__SOURCE EXTRACT__:
══════════
For over half a century, Israel has repeatedly renewed regulations that today extend a legal umbrella to nearly 500,000 settlers — but not to the more than 2.5 million Palestinians in the West Bank. After failing to pass on Monday, the bill will be brought for another vote in the Knesset next week in a last-ditch effort to save the governing coalition — and the legal arrangement.

The law underpins separate legal systems for Jews and Palestinians in the West Bank, a situation that three major human rights groups say amounts to apartheid. Israel rejects that allegation as an attack on its legitimacy.

“This is the piece of legislation that enables apartheid,” said Jessica Montell, director of the Israeli human rights group HaMoked, which provides legal aid to Palestinians.

“The whole settlement enterprise depends on them enjoying all the rights and benefits of being Israelis even though they are in occupied territory.”

An overwhelming majority in the Knesset support maintaining the separate systems. The main reason the bill didn’t pass was that the nationalist opposition — which strongly supports it — paradoxically refused to vote in favor in an attempt to bring down Israel’s broad-based but fragile coalition government. In a similar vein, anti-settlement lawmakers voted in favor of the legislation to keep the coalition afloat.

Israel captured the West Bank in the 1967 Mideast war and has built more than 130 settlements there, many of which resemble small towns, with apartment blocks, shopping malls and industrial zones. The Palestinians want the West Bank to form the main part of their future state. Most countries view the settlements as a violation of international law.
══════════
__ENTRIES SHOWN__:
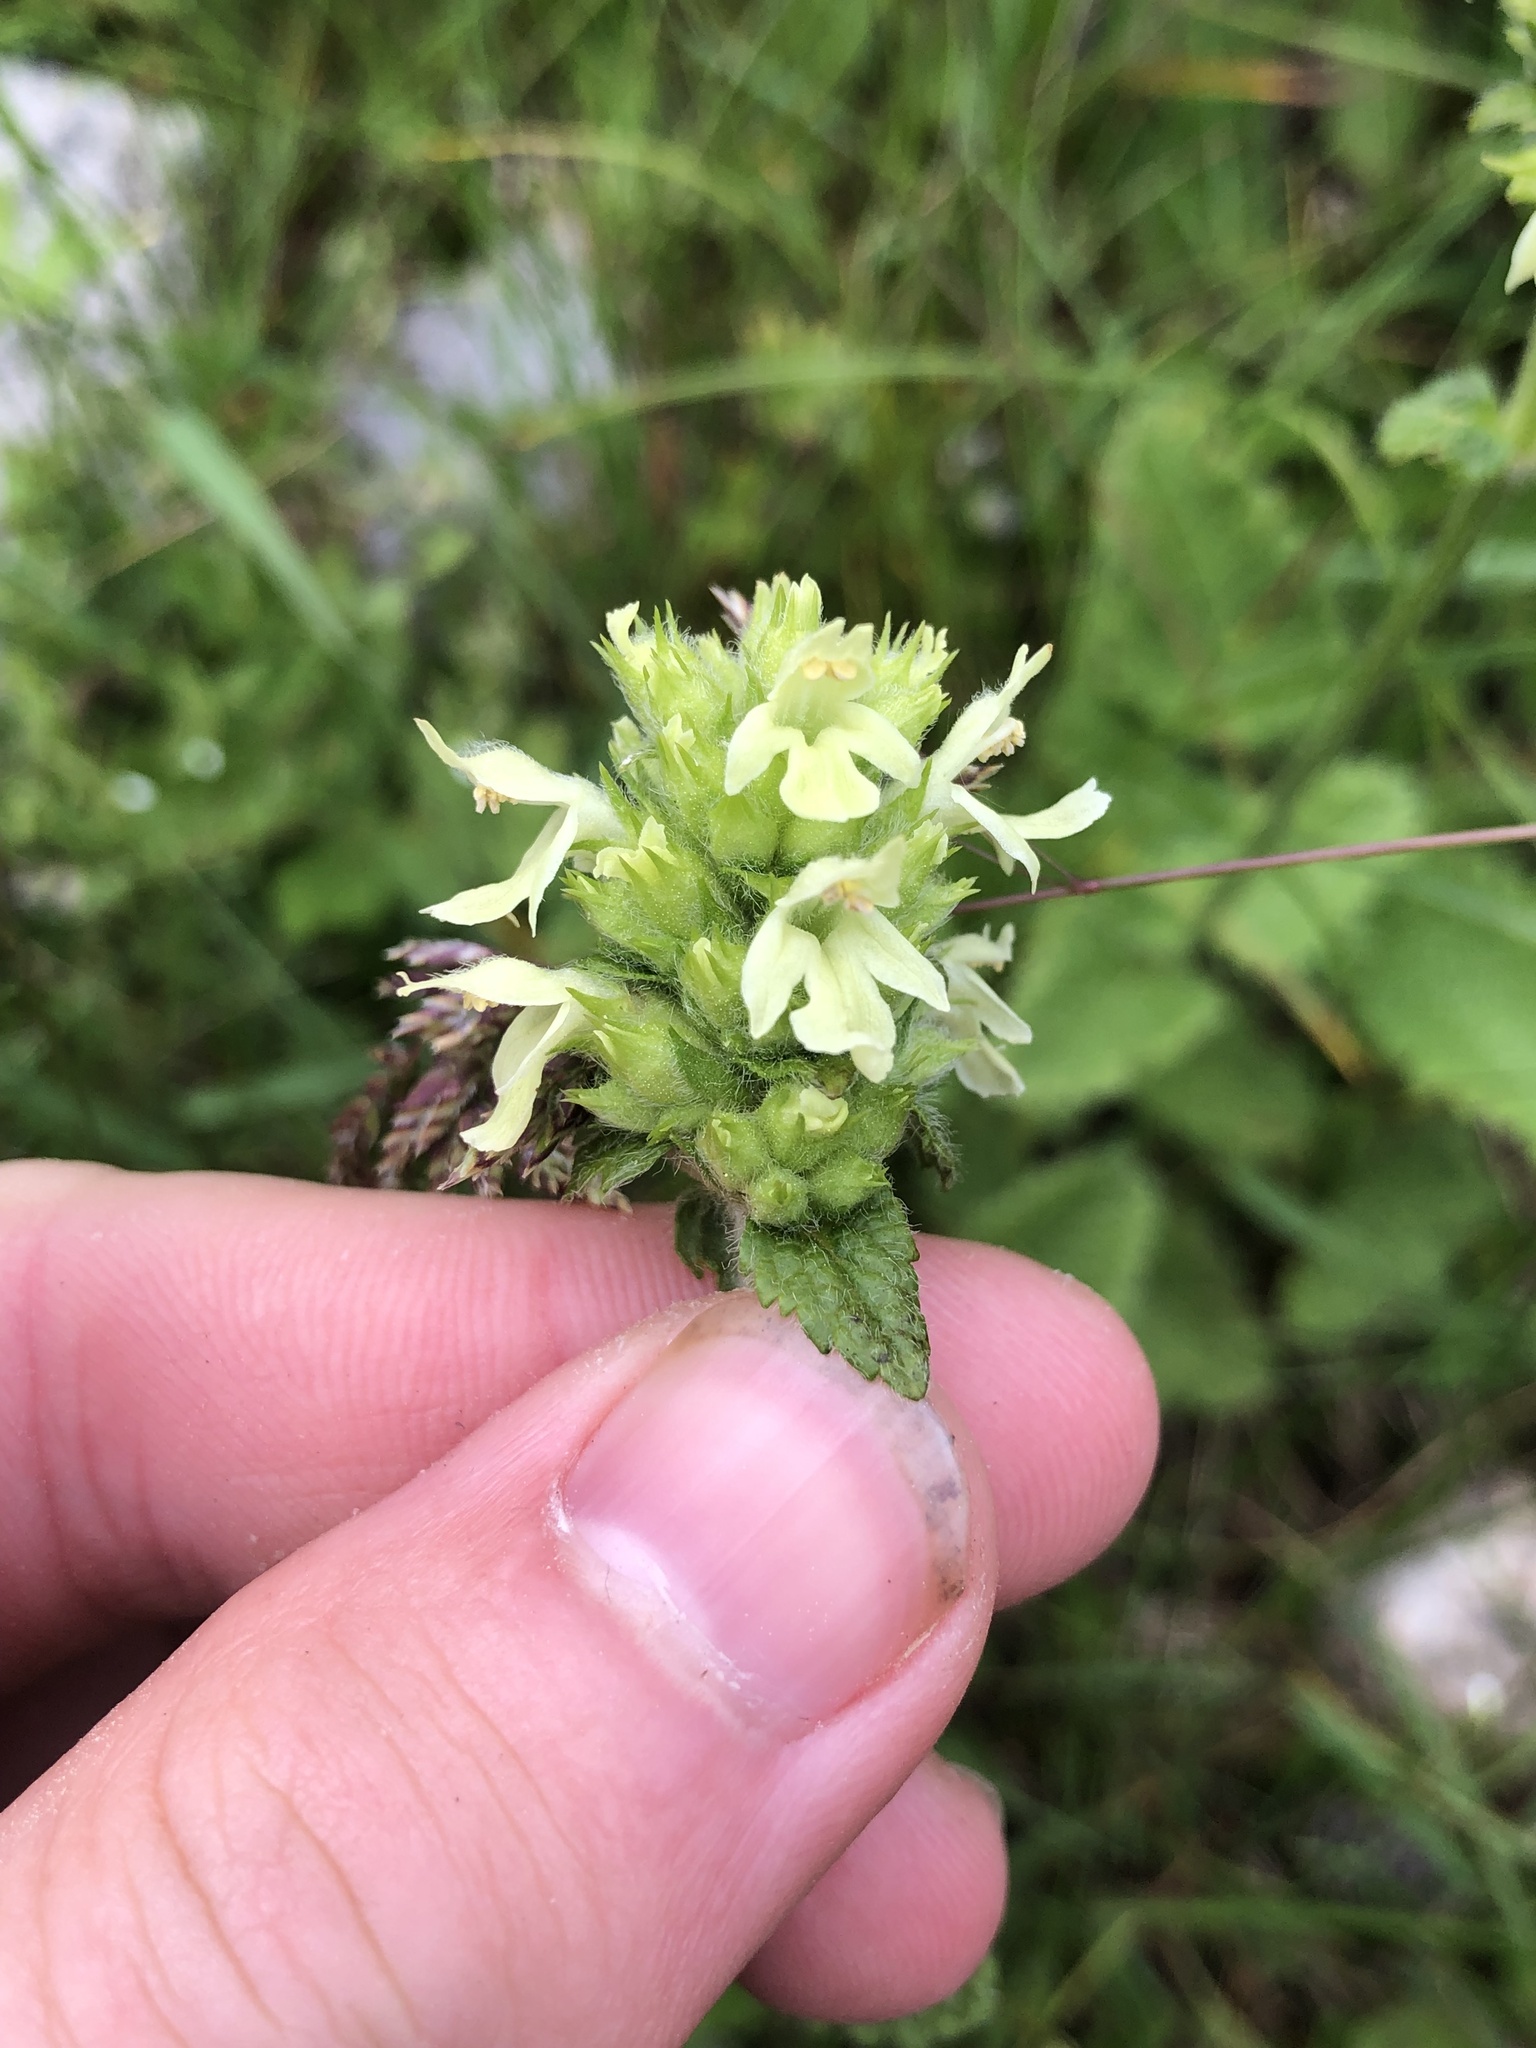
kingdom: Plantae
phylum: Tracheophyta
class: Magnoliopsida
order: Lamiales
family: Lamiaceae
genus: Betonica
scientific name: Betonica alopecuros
══════════
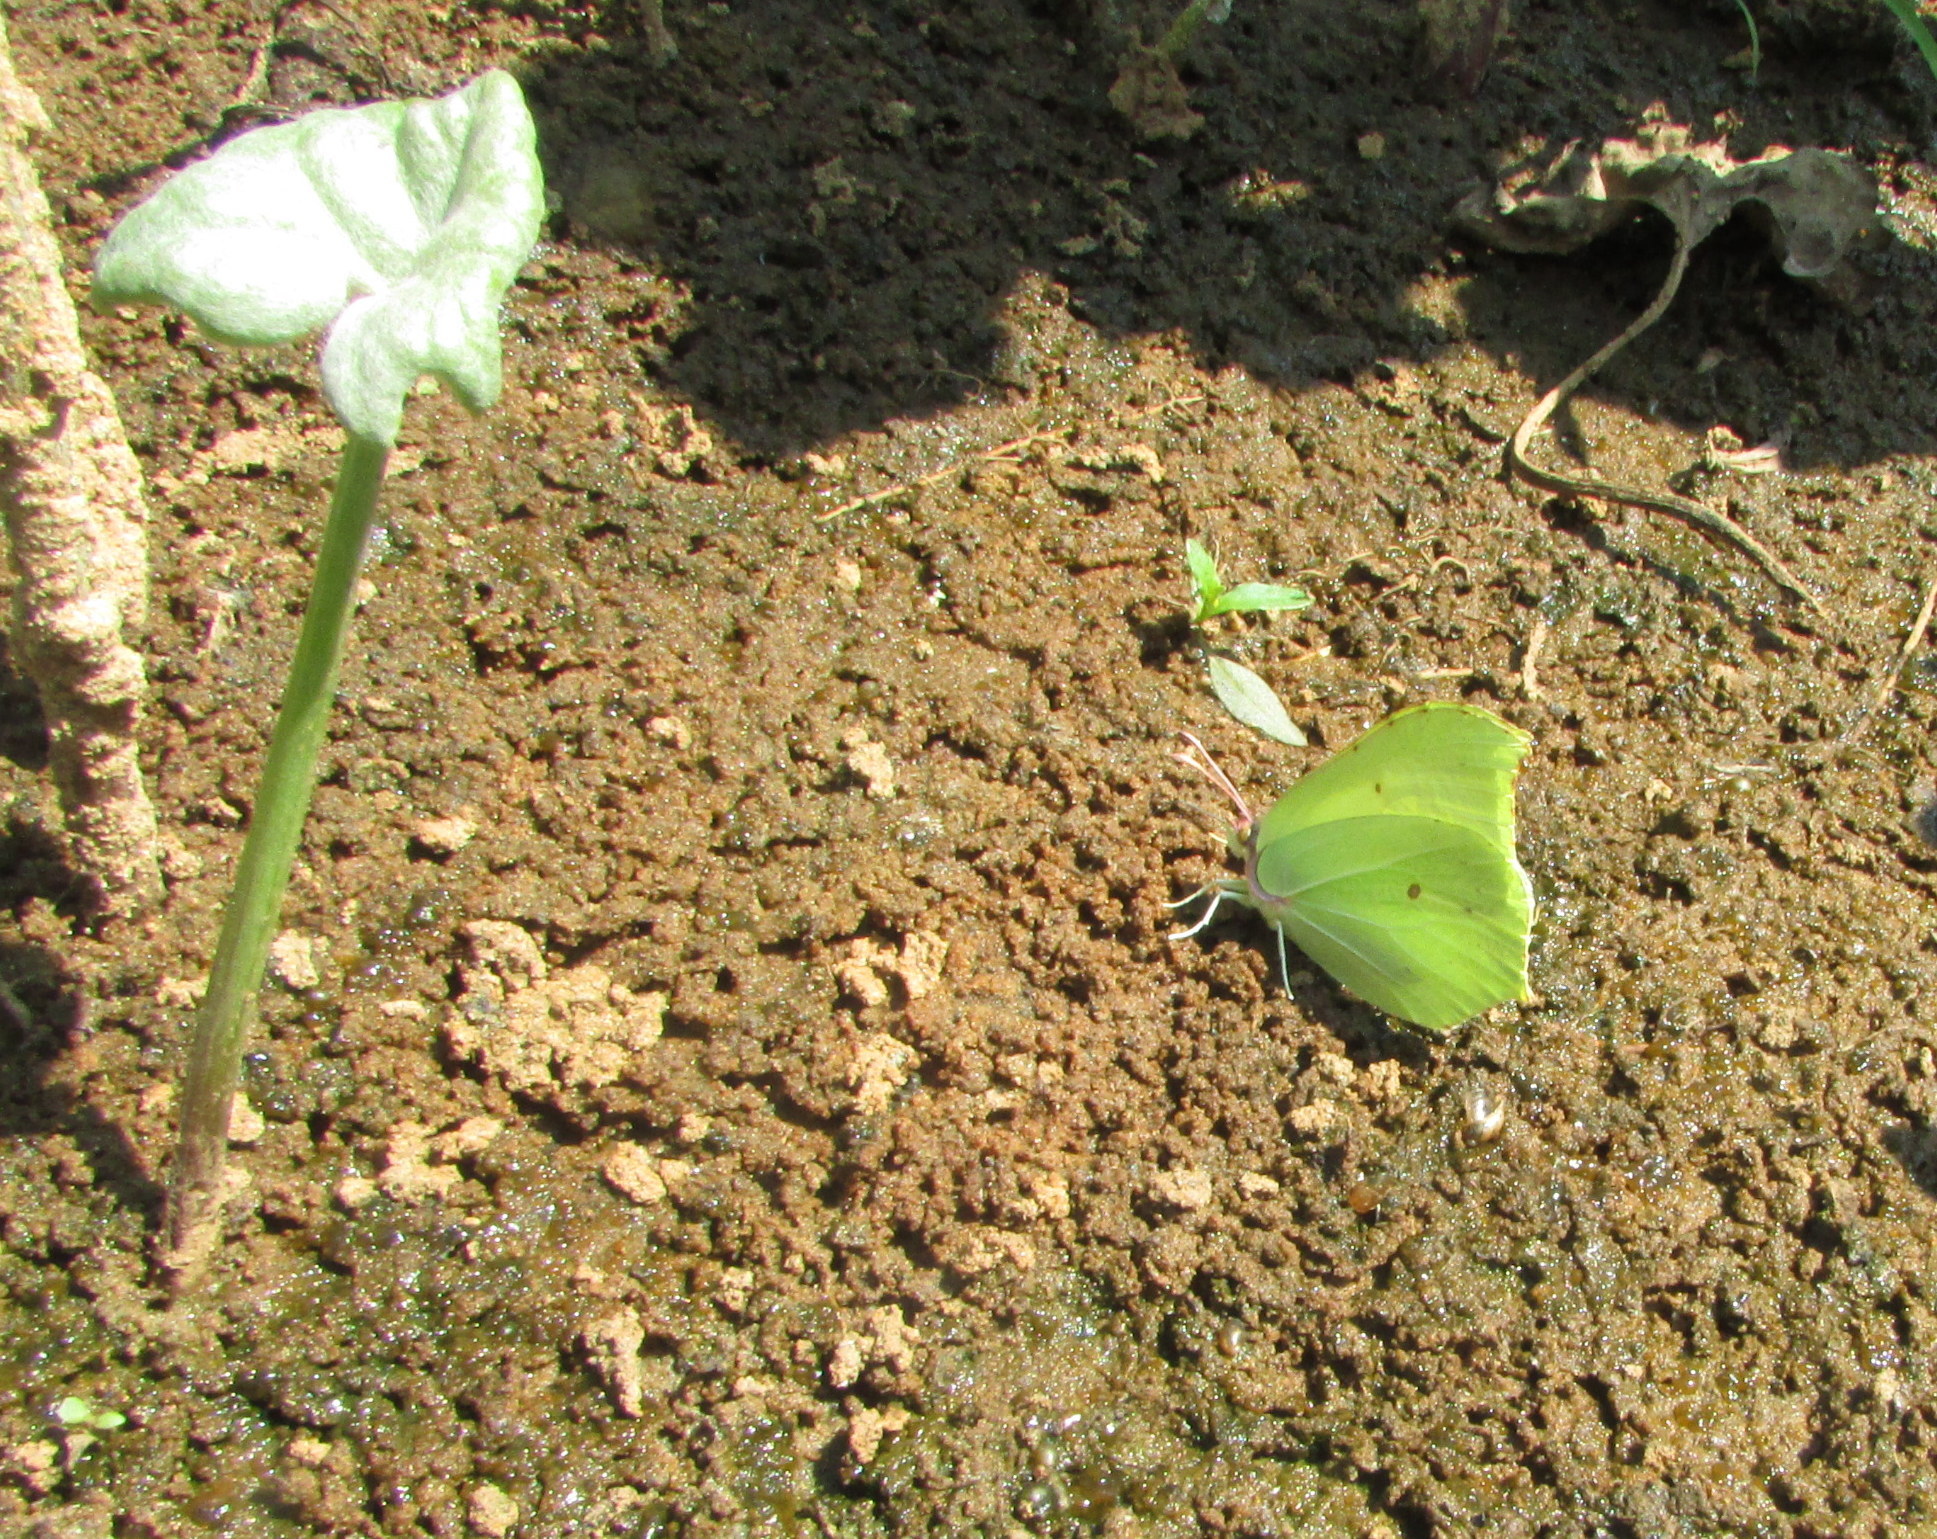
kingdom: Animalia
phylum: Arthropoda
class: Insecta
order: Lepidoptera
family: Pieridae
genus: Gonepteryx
══════════
__EXERCISE DETAILS__: Proceed with the article on Israel's West Bank settlement law, picking up after its final sentence. The rows play no part in this work.

__OUTPUT FOR THIS TASK__:
Israel refers to the West Bank by its biblical name, Judea and Samaria, and considers it the heartland of the Jewish people. Prime Minister Naftali Bennett supports settlement expansion and is opposed to Palestinian statehood. Israel officially views the West Bank as disputed territory whose fate is subject to negotiations, which collapsed more than a decade ago.

The emergency regulations, first enacted in 1967 and regularly renewed, extend much of Israeli law to West Bank settlers — but not to the territory itself.

“Applying the law to the territory could be considered as annexing the territory, with all the political consequences that Israel did not want to have,” said Liron Libman, a research fellow at the Israel Democracy Institute and a former top Israeli military prosecutor.

Failure to renew the bill by the end of this month would have far-reaching consequences.

The Israel Bar Association requires lawyers and judges to reside in the country. Without the law’s carve-out, settlers would not be able to practice law in Israeli courts. That would include two Supreme Court justices, one of whom recently upheld an order to forcibly relocate hundreds of Palestinians.

The bill’s lapse could also result in more settlers who run afoul of the law being tried in military courts — something Israel authorities have long tried to reserve for Palestinian suspects.

The settlers could lose their ability to use national health insurance for treatment inside the West Bank, and the ability to update their status in the population registry and get national ID cards — something routinely denied to Palestinians.

The law also provides a legal basis for Israel to jail thousands of Palestinians who have been convicted by military courts in prisons inside Israel, despite international law prohibiting the transfer of prisoners out of occupied territory. The law’s lapse could force Israel to move those prisoners back to the West Bank, where there is currently only one Israeli prison.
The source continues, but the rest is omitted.